**Work required**
Look through the lines below; wherever the word "Program" appears, copy that line.

**Excerpted data**
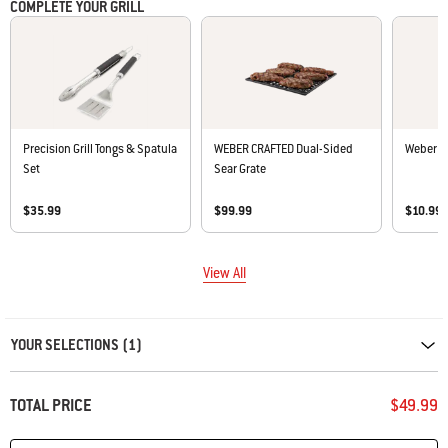
COMPLETE YOUR GRILL
Precision Grill Tongs & Spatula
WEBER CRAFTED Dual-Sided
Weber Ex
Set
Sear Grate
$35.99
$99.99
$10.99
View All
Carousel containing list of product recommendations. Please use left and ar
YOUR SELECTIONS (1)
TOTAL PRICE
$49.99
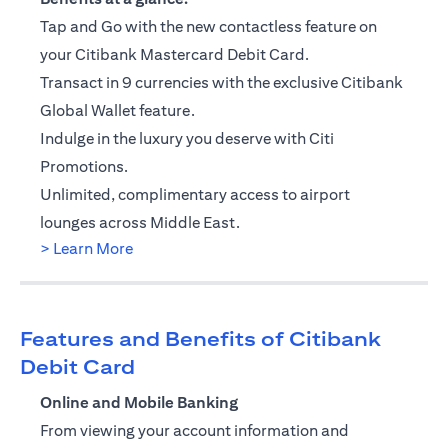
Tap and Go with the new contactless feature on
your Citibank Mastercard Debit Card.
Transact in 9 currencies with the exclusive Citibank
Global Wallet feature.
Indulge in the luxury you deserve with Citi
Promotions.
Unlimited, complimentary access to airport
lounges across Middle East.
(opens in a new tab)
> Learn More
Features and Benefits of Citibank
Debit Card
Online and Mobile Banking
From viewing your account information and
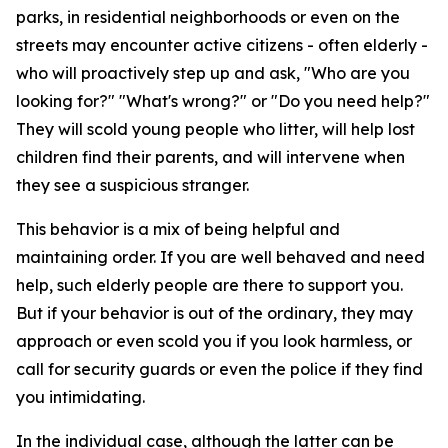
parks, in residential neighborhoods or even on the
streets may encounter active citizens - often elderly -
who will proactively step up and ask, "Who are you
looking for?" "What's wrong?" or "Do you need help?"
They will scold young people who litter, will help lost
children find their parents, and will intervene when
they see a suspicious stranger.
This behavior is a mix of being helpful and
maintaining order. If you are well behaved and need
help, such elderly people are there to support you.
But if your behavior is out of the ordinary, they may
approach or even scold you if you look harmless, or
call for security guards or even the police if they find
you intimidating.
In the individual case, although the latter can be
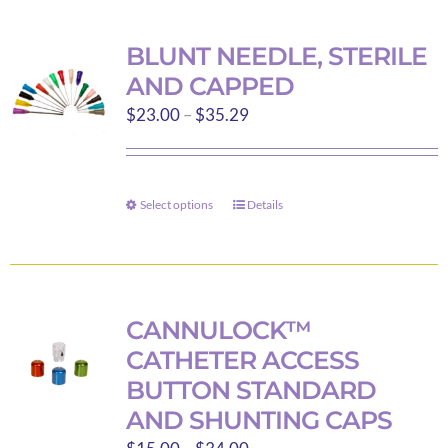
multiple
variants.
BLUNT NEEDLE, STERILE
The
AND CAPPED
options
Price
$
23.00
–
$
35.29
may
range:
be
$23.00
chosen
through
on
Select options
Details
This
$35.29
the
product
product
has
page
multiple
variants.
CANNULOCK™
The
CATHETER ACCESS
options
BUTTON STANDARD
may
AND SHUNTING CAPS
be
Price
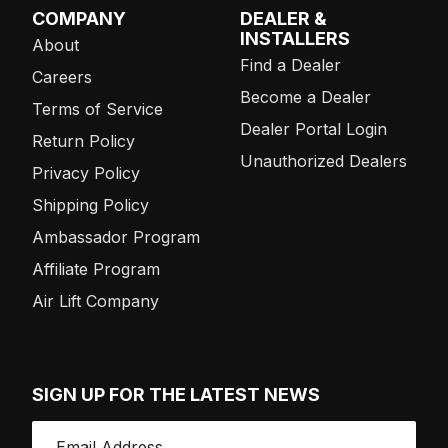
COMPANY
DEALER &
INSTALLERS
About
Find a Dealer
Careers
Become a Dealer
Terms of Service
Dealer Portal Login
Return Policy
Unauthorized Dealers
Privacy Policy
Shipping Policy
Ambassador Program
Affiliate Program
Air Lift Company
SIGN UP FOR THE LATEST NEWS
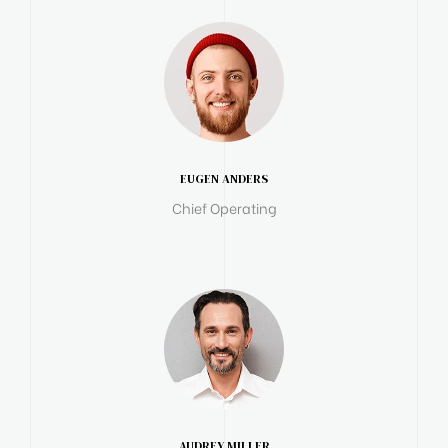
EUGEN ANDERS
Chief Operating
AUDREY MILLER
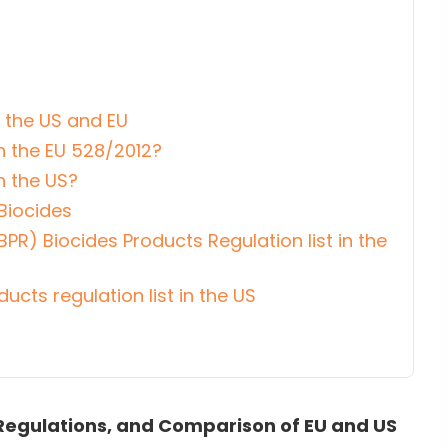
n the US and EU
n the EU 528/2012?
n the US?
Biocides
BPR) Biocides Products Regulation list in the
ducts regulation list in the US
, Regulations, and Comparison of EU and US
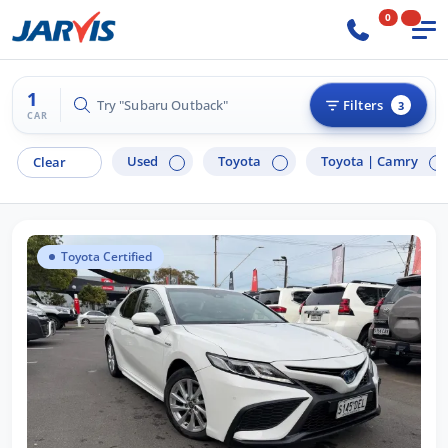
0
1
Try "Subaru Outback"
Filters
3
CAR
Used
Toyota
Toyota |
Camry
Clear
Toyota Certified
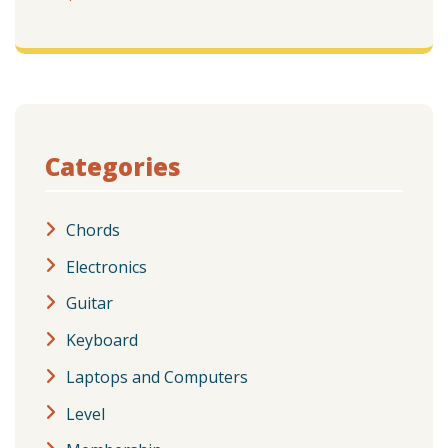
Categories
Chords
Electronics
Guitar
Keyboard
Laptops and Computers
Level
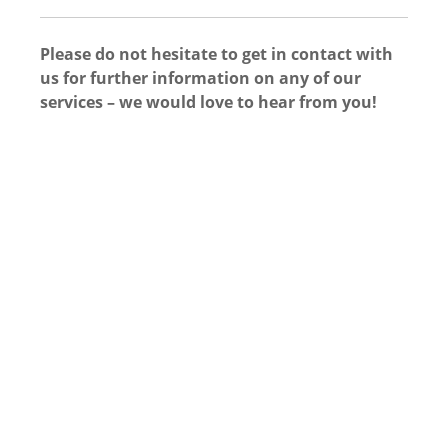
Please do not hesitate to get in contact with
us for further information on any of our
services – we would love to hear from you!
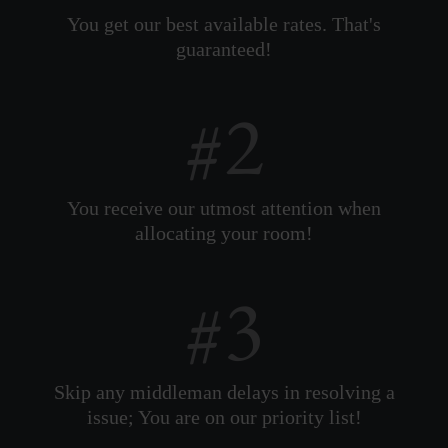
You get our best available rates. That's
guaranteed!
You receive our utmost attention when
allocating your room!
Skip any middleman delays in resolving a
issue; You are on our priority list!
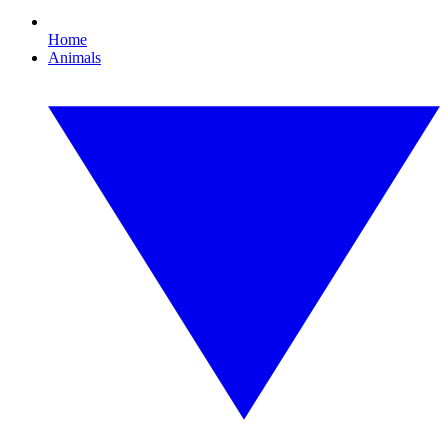
Home
Animals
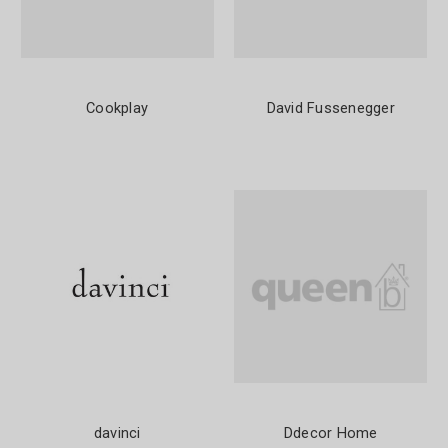
Cookplay
David Fussenegger
davinci
Ddecor Home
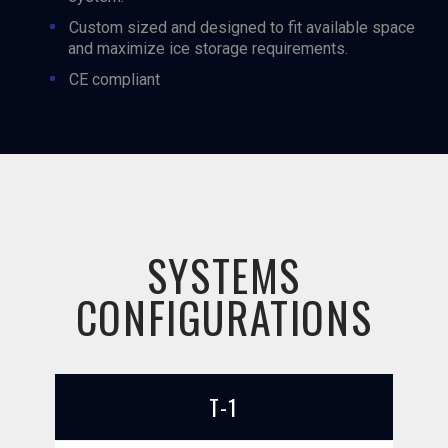
Custom sized and designed to fit available space
and maximize ice storage requirements.
CE compliant
SYSTEMS
CONFIGURATIONS
T-1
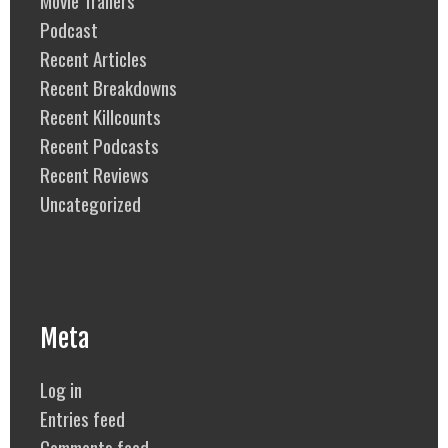
Podcast
Recent Articles
Recent Breakdowns
Recent Killcounts
Recent Podcasts
Recent Reviews
Uncategorized
Meta
Log in
Entries feed
Comments feed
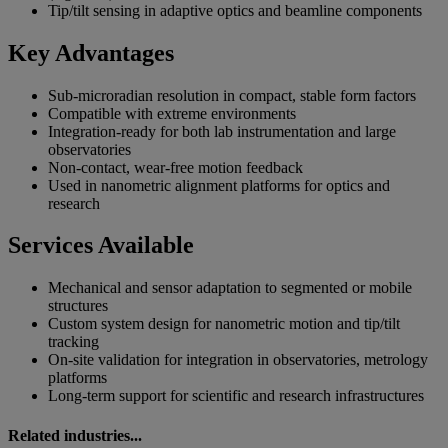
Tip/tilt sensing in adaptive optics and beamline components
Key Advantages
Sub-microradian resolution in compact, stable form factors
Compatible with extreme environments
Integration-ready for both lab instrumentation and large
observatories
Non-contact, wear-free motion feedback
Used in nanometric alignment platforms for optics and
research
Services Available
Mechanical and sensor adaptation to segmented or mobile
structures
Custom system design for nanometric motion and tip/tilt
tracking
On-site validation for integration in observatories, metrology
platforms
Long-term support for scientific and research infrastructures
Related industries...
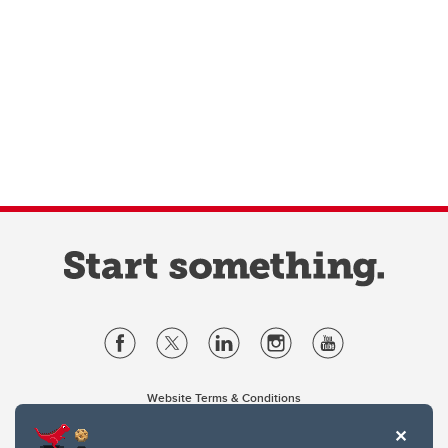
Website Terms & Conditions
Privacy Policy
Website feedback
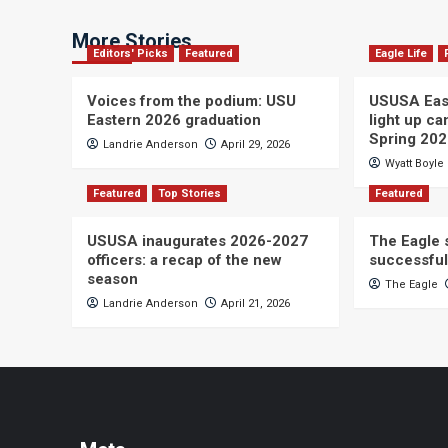
More Stories
Editors' Picks
Featured
Eagle Life
Voices from the podium: USU
USUSA East
Eastern 2026 graduation
light up c
Spring 20
Landrie Anderson
April 29, 2026
Wyatt Boyle
Featured
Top Stories
Featured
USUSA inaugurates 2026-2027
The Eagle s
officers: a recap of the new
successful
season
The Eagle
Landrie Anderson
April 21, 2026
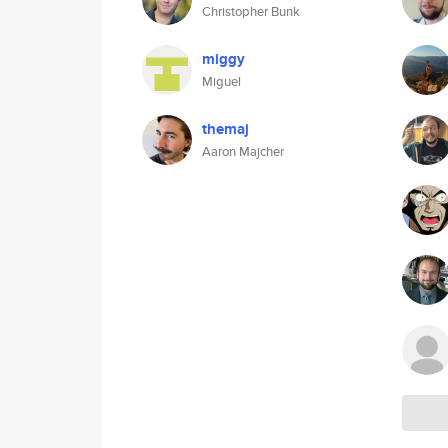
Christopher Bunk
miggy
Miguel
themaj
Aaron Majcher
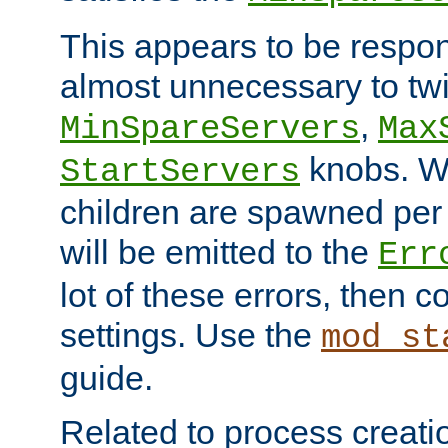
This appears to be respon
almost unnecessary to twi
,
MinSpareServers
Max
knobs. W
StartServers
children are spawned pe
will be emitted to the
Err
lot of these errors, then 
settings. Use the
mod_st
guide.
Related to process creati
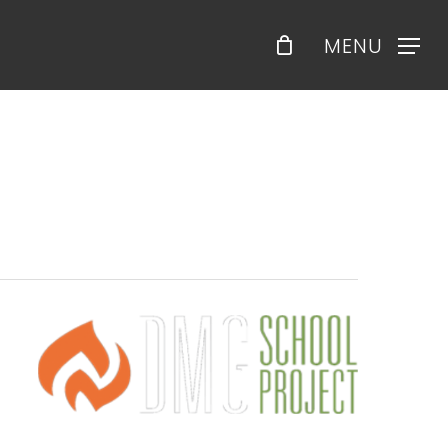
Menu
MENU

**Task output**
Ambassador Program
Affiliate Program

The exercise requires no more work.